May 24 (Bloomberg) -- Bankia SA, a Spanish lender rescued last year with funds from Europe, agreed to sell its bank in Florida to Chile’s Banco de Credito e Inversiones for $882.8 million.
The sale of City National Bank of Florida will yield a net gain of 180 million euros ($233 million) and add 30 basis points to core capital, Valencia-based Bankia said in a filing to regulators today.
The terms of a 22 billion-euro bailout for Bankia oblige Chairman Jose Ignacio Goirigolzarri to find buyers for non-core assets such as the Miami-based bank and holdings including a stake in insurer Mapfre SA. City National had $4.7 billion of assets, 26 branches and 435 employees at the end of March, Bankia said.
BCI fell 4.7 percent today in Santiago, its biggest drop since September 2011. The bank, owned by the billionaire Yarur family, plans to pay for the acquisition by selling new stock and bonds, it said in a statement.
BCI’s acquisition is the second foray out of Chile by a local bank after Corpbanca SA, controlled by Billionaire Alvaro Saieh, 63, acquired Banco Santander SA’s operations in Colombia for $1.16 billion in December 2011. Corpbanca later agreed to pay $1.28 billion for Colombia’s Helm Bank SA to expand its presence in the country.
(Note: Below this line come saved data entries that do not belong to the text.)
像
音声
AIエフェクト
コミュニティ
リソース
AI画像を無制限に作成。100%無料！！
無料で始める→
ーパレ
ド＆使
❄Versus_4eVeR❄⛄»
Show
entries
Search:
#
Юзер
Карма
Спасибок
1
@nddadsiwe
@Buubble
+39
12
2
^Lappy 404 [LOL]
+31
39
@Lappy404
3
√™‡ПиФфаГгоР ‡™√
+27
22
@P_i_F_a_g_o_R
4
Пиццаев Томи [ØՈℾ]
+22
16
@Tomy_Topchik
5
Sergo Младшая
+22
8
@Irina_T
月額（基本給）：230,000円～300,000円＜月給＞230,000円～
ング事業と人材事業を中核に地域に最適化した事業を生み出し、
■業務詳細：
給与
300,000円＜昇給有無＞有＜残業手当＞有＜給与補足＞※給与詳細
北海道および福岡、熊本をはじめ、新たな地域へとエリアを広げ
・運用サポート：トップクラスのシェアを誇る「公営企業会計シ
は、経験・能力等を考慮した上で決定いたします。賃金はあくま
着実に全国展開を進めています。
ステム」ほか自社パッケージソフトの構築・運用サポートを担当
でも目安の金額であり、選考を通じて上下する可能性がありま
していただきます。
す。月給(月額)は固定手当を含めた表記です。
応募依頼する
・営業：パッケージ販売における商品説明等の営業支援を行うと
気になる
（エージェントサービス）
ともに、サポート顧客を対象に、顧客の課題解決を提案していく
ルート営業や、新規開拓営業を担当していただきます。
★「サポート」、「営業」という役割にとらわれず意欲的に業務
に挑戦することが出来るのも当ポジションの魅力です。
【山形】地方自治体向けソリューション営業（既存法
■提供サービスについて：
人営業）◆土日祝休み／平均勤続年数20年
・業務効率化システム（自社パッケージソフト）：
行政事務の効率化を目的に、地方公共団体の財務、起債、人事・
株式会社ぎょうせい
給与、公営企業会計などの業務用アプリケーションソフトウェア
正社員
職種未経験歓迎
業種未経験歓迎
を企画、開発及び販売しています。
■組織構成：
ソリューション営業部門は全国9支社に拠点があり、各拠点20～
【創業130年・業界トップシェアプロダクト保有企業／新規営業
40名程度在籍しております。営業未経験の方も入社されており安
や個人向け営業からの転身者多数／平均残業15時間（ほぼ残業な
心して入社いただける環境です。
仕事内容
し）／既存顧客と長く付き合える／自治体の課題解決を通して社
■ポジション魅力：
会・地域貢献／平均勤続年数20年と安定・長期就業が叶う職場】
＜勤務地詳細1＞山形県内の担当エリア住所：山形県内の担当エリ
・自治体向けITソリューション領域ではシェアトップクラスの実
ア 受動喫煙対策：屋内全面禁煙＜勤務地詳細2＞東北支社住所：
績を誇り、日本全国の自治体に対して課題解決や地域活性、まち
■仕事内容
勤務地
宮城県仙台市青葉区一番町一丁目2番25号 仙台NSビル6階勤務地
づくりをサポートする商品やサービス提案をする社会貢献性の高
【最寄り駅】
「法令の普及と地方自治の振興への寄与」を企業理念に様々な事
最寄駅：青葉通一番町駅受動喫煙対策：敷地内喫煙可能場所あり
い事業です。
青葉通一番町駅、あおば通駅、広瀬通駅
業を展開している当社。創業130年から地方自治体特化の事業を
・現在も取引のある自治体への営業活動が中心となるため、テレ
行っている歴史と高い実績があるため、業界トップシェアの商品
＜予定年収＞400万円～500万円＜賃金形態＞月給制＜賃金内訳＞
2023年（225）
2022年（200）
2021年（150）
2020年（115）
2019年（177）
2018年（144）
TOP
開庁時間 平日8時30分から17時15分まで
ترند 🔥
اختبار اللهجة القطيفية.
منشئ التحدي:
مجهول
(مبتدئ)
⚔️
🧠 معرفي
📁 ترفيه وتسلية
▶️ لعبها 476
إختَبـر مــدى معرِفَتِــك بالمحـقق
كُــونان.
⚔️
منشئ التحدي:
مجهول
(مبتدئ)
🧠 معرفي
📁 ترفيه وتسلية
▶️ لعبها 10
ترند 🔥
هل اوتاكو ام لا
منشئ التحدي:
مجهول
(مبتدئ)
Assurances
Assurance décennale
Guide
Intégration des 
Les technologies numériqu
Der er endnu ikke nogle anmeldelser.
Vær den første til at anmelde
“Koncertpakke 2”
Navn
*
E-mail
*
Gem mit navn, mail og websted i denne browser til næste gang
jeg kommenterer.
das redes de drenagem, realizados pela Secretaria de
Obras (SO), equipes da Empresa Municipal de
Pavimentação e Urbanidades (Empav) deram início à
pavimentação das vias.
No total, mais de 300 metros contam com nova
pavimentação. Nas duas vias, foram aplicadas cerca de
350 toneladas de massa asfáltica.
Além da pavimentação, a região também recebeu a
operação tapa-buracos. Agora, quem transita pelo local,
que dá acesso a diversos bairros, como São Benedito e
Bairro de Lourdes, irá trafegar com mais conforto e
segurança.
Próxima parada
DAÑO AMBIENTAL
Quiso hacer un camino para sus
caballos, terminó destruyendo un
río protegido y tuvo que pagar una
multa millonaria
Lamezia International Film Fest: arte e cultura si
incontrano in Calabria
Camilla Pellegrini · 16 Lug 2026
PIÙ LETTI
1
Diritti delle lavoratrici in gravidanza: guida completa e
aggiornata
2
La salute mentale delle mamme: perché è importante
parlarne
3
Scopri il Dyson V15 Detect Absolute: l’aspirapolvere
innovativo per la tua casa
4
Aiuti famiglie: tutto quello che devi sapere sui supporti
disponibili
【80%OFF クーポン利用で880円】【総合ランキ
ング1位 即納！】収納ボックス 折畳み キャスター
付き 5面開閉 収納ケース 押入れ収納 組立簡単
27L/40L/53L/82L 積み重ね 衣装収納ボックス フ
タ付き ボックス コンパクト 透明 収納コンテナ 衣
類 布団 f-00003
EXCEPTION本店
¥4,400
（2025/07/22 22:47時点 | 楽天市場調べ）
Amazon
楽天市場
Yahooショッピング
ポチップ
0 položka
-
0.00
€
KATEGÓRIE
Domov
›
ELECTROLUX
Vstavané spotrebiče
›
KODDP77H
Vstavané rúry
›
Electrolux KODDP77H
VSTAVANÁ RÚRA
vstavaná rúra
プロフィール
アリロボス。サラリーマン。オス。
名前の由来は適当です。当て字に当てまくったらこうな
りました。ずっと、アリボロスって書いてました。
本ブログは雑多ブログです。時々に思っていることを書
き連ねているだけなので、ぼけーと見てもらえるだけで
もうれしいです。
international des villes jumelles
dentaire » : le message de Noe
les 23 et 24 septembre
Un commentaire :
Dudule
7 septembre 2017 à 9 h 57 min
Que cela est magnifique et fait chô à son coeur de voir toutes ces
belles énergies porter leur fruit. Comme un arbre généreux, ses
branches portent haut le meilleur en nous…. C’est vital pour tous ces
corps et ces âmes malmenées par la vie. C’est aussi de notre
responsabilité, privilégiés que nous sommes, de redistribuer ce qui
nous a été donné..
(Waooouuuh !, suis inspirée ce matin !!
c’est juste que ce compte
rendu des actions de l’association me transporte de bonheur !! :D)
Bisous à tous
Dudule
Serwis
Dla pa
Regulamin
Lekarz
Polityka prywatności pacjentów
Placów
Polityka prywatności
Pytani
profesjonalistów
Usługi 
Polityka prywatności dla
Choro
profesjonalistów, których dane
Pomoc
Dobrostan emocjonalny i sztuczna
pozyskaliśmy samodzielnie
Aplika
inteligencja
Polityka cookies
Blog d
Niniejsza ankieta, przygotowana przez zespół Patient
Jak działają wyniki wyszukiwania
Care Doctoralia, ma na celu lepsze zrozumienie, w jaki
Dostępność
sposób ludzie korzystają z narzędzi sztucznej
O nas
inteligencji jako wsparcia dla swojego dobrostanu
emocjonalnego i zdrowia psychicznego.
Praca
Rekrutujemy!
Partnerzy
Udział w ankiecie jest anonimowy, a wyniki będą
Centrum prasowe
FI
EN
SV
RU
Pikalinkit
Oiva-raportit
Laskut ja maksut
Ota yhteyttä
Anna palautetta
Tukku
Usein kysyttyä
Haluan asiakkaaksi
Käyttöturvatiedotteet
Bankia joins other Spanish lenders that have sold assets in the Americas to bolster capital.
CaixaBank SA said yesterday it may sell a 10 percent stake in Grupo Financiero Inbursa SAB, a Mexican financial services firm owned by 73-year-old billionaire Carlos Slim. Banco Santander sold a stake last year in Grupo Financiero Santander Mexico, adding to disposals of other Latin American assets including its Colombian bank.
Caja Madrid, the lender that led a seven-way merger of savings banks in 2010 to form Bankia, acquired City National in April 2008, paying $927 million for an 83 percent stake.